* START Material for this exercise *

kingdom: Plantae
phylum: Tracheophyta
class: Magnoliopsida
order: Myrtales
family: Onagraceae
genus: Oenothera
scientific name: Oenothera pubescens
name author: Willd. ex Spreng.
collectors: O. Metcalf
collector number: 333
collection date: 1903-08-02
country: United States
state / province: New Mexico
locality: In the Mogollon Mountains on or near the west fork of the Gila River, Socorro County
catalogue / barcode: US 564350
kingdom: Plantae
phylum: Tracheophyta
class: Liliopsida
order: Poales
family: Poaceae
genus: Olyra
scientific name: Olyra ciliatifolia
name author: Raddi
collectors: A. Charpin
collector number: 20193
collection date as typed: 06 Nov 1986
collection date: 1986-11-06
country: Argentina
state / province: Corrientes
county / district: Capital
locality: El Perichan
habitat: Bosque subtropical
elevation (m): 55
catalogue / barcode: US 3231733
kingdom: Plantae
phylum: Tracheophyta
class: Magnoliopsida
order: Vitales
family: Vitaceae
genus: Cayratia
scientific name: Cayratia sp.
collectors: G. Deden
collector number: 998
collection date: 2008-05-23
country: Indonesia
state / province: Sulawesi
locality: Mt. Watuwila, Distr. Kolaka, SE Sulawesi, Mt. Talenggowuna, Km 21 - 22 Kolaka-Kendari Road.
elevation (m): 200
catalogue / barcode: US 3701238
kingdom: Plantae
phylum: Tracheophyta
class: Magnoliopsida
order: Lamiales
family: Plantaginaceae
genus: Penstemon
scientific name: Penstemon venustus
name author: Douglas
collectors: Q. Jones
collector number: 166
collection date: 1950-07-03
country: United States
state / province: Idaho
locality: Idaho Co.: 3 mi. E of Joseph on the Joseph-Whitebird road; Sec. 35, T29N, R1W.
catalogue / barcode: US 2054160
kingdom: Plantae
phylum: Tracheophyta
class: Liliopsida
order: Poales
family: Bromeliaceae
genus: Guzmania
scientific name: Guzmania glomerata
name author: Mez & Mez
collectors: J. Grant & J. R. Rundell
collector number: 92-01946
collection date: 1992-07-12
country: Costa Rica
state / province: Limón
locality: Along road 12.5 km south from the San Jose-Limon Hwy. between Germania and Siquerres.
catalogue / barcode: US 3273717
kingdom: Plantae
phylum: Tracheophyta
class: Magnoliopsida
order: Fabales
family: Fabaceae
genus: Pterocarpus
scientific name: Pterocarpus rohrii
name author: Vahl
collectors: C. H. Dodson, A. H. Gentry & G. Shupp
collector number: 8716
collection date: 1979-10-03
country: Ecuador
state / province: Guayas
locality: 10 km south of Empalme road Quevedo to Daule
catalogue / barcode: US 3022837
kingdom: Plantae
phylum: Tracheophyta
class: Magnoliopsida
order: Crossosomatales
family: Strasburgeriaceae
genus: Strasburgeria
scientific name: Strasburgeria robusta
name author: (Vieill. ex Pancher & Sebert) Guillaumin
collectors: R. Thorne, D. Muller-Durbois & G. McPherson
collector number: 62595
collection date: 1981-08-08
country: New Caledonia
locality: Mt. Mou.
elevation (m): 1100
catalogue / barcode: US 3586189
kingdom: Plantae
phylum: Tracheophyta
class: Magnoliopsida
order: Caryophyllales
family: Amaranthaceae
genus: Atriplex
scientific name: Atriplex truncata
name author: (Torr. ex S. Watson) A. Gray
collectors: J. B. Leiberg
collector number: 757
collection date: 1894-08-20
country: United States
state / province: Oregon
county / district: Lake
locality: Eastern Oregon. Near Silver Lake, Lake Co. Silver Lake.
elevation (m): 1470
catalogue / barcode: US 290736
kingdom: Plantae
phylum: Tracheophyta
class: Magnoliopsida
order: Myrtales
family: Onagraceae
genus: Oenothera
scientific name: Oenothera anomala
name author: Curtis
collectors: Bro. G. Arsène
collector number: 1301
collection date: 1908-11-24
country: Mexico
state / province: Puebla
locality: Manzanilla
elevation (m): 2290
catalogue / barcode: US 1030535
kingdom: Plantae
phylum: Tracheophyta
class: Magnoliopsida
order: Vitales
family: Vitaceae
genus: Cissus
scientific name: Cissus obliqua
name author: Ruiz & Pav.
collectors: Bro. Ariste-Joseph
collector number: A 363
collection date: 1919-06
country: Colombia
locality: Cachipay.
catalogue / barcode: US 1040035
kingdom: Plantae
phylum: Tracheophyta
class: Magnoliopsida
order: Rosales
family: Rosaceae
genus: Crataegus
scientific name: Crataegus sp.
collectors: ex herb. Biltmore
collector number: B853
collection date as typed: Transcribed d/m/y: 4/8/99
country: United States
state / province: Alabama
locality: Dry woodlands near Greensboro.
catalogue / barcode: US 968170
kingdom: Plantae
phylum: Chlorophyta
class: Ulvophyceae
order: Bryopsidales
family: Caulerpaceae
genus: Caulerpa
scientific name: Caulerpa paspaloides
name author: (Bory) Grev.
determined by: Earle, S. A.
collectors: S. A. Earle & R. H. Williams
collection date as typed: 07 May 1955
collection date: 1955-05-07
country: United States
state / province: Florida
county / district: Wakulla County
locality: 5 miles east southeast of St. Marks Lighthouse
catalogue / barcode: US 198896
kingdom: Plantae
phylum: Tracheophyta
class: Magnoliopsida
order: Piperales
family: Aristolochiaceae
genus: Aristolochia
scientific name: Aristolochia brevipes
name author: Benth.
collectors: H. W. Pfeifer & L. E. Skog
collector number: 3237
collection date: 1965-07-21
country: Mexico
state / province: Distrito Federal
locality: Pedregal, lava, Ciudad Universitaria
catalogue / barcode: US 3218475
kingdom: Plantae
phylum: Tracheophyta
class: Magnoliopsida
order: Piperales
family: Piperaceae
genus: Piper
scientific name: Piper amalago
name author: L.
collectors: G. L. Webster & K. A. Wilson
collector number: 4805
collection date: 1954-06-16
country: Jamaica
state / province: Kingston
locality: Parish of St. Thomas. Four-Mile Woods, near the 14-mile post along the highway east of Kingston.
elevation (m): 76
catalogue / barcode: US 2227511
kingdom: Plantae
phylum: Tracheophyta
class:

* END Material for this exercise *

Your objective: Reproduce every one of the lines above without changing anything.

Response to the exercise:
kingdom: Plantae
phylum: Tracheophyta
class: Magnoliopsida
order: Myrtales
family: Onagraceae
genus: Oenothera
scientific name: Oenothera pubescens
name author: Willd. ex Spreng.
collectors: O. Metcalf
collector number: 333
collection date: 1903-08-02
country: United States
state / province: New Mexico
locality: In the Mogollon Mountains on or near the west fork of the Gila River, Socorro County
catalogue / barcode: US 564350
kingdom: Plantae
phylum: Tracheophyta
class: Liliopsida
order: Poales
family: Poaceae
genus: Olyra
scientific name: Olyra ciliatifolia
name author: Raddi
collectors: A. Charpin
collector number: 20193
collection date as typed: 06 Nov 1986
collection date: 1986-11-06
country: Argentina
state / province: Corrientes
county / district: Capital
locality: El Perichan
habitat: Bosque subtropical
elevation (m): 55
catalogue / barcode: US 3231733
kingdom: Plantae
phylum: Tracheophyta
class: Magnoliopsida
order: Vitales
family: Vitaceae
genus: Cayratia
scientific name: Cayratia sp.
collectors: G. Deden
collector number: 998
collection date: 2008-05-23
country: Indonesia
state / province: Sulawesi
locality: Mt. Watuwila, Distr. Kolaka, SE Sulawesi, Mt. Talenggowuna, Km 21 - 22 Kolaka-Kendari Road.
elevation (m): 200
catalogue / barcode: US 3701238
kingdom: Plantae
phylum: Tracheophyta
class: Magnoliopsida
order: Lamiales
family: Plantaginaceae
genus: Penstemon
scientific name: Penstemon venustus
name author: Douglas
collectors: Q. Jones
collector number: 166
collection date: 1950-07-03
country: United States
state / province: Idaho
locality: Idaho Co.: 3 mi. E of Joseph on the Joseph-Whitebird road; Sec. 35, T29N, R1W.
catalogue / barcode: US 2054160
kingdom: Plantae
phylum: Tracheophyta
class: Liliopsida
order: Poales
family: Bromeliaceae
genus: Guzmania
scientific name: Guzmania glomerata
name author: Mez & Mez
collectors: J. Grant & J. R. Rundell
collector number: 92-01946
collection date: 1992-07-12
country: Costa Rica
state / province: Limón
locality: Along road 12.5 km south from the San Jose-Limon Hwy. between Germania and Siquerres.
catalogue / barcode: US 3273717
kingdom: Plantae
phylum: Tracheophyta
class: Magnoliopsida
order: Fabales
family: Fabaceae
genus: Pterocarpus
scientific name: Pterocarpus rohrii
name author: Vahl
collectors: C. H. Dodson, A. H. Gentry & G. Shupp
collector number: 8716
collection date: 1979-10-03
country: Ecuador
state / province: Guayas
locality: 10 km south of Empalme road Quevedo to Daule
catalogue / barcode: US 3022837
kingdom: Plantae
phylum: Tracheophyta
class: Magnoliopsida
order: Crossosomatales
family: Strasburgeriaceae
genus: Strasburgeria
scientific name: Strasburgeria robusta
name author: (Vieill. ex Pancher & Sebert) Guillaumin
collectors: R. Thorne, D. Muller-Durbois & G. McPherson
collector number: 62595
collection date: 1981-08-08
country: New Caledonia
locality: Mt. Mou.
elevation (m): 1100
catalogue / barcode: US 3586189
kingdom: Plantae
phylum: Tracheophyta
class: Magnoliopsida
order: Caryophyllales
family: Amaranthaceae
genus: Atriplex
scientific name: Atriplex truncata
name author: (Torr. ex S. Watson) A. Gray
collectors: J. B. Leiberg
collector number: 757
collection date: 1894-08-20
country: United States
state / province: Oregon
county / district: Lake
locality: Eastern Oregon. Near Silver Lake, Lake Co. Silver Lake.
elevation (m): 1470
catalogue / barcode: US 290736
kingdom: Plantae
phylum: Tracheophyta
class: Magnoliopsida
order: Myrtales
family: Onagraceae
genus: Oenothera
scientific name: Oenothera anomala
name author: Curtis
collectors: Bro. G. Arsène
collector number: 1301
collection date: 1908-11-24
country: Mexico
state / province: Puebla
locality: Manzanilla
elevation (m): 2290
catalogue / barcode: US 1030535
kingdom: Plantae
phylum: Tracheophyta
class: Magnoliopsida
order: Vitales
family: Vitaceae
genus: Cissus
scientific name: Cissus obliqua
name author: Ruiz & Pav.
collectors: Bro. Ariste-Joseph
collector number: A 363
collection date: 1919-06
country: Colombia
locality: Cachipay.
catalogue / barcode: US 1040035
kingdom: Plantae
phylum: Tracheophyta
class: Magnoliopsida
order: Rosales
family: Rosaceae
genus: Crataegus
scientific name: Crataegus sp.
collectors: ex herb. Biltmore
collector number: B853
collection date as typed: Transcribed d/m/y: 4/8/99
country: United States
state / province: Alabama
locality: Dry woodlands near Greensboro.
catalogue / barcode: US 968170
kingdom: Plantae
phylum: Chlorophyta
class: Ulvophyceae
order: Bryopsidales
family: Caulerpaceae
genus: Caulerpa
scientific name: Caulerpa paspaloides
name author: (Bory) Grev.
determined by: Earle, S. A.
collectors: S. A. Earle & R. H. Williams
collection date as typed: 07 May 1955
collection date: 1955-05-07
country: United States
state / province: Florida
county / district: Wakulla County
locality: 5 miles east southeast of St. Marks Lighthouse
catalogue / barcode: US 198896
kingdom: Plantae
phylum: Tracheophyta
class: Magnoliopsida
order: Piperales
family: Aristolochiaceae
genus: Aristolochia
scientific name: Aristolochia brevipes
name author: Benth.
collectors: H. W. Pfeifer & L. E. Skog
collector number: 3237
collection date: 1965-07-21
country: Mexico
state / province: Distrito Federal
locality: Pedregal, lava, Ciudad Universitaria
catalogue / barcode: US 3218475
kingdom: Plantae
phylum: Tracheophyta
class: Magnoliopsida
order: Piperales
family: Piperaceae
genus: Piper
scientific name: Piper amalago
name author: L.
collectors: G. L. Webster & K. A. Wilson
collector number: 4805
collection date: 1954-06-16
country: Jamaica
state / province: Kingston
locality: Parish of St. Thomas. Four-Mile Woods, near the 14-mile post along the highway east of Kingston.
elevation (m): 76
catalogue / barcode: US 2227511
kingdom: Plantae
phylum: Tracheophyta
class:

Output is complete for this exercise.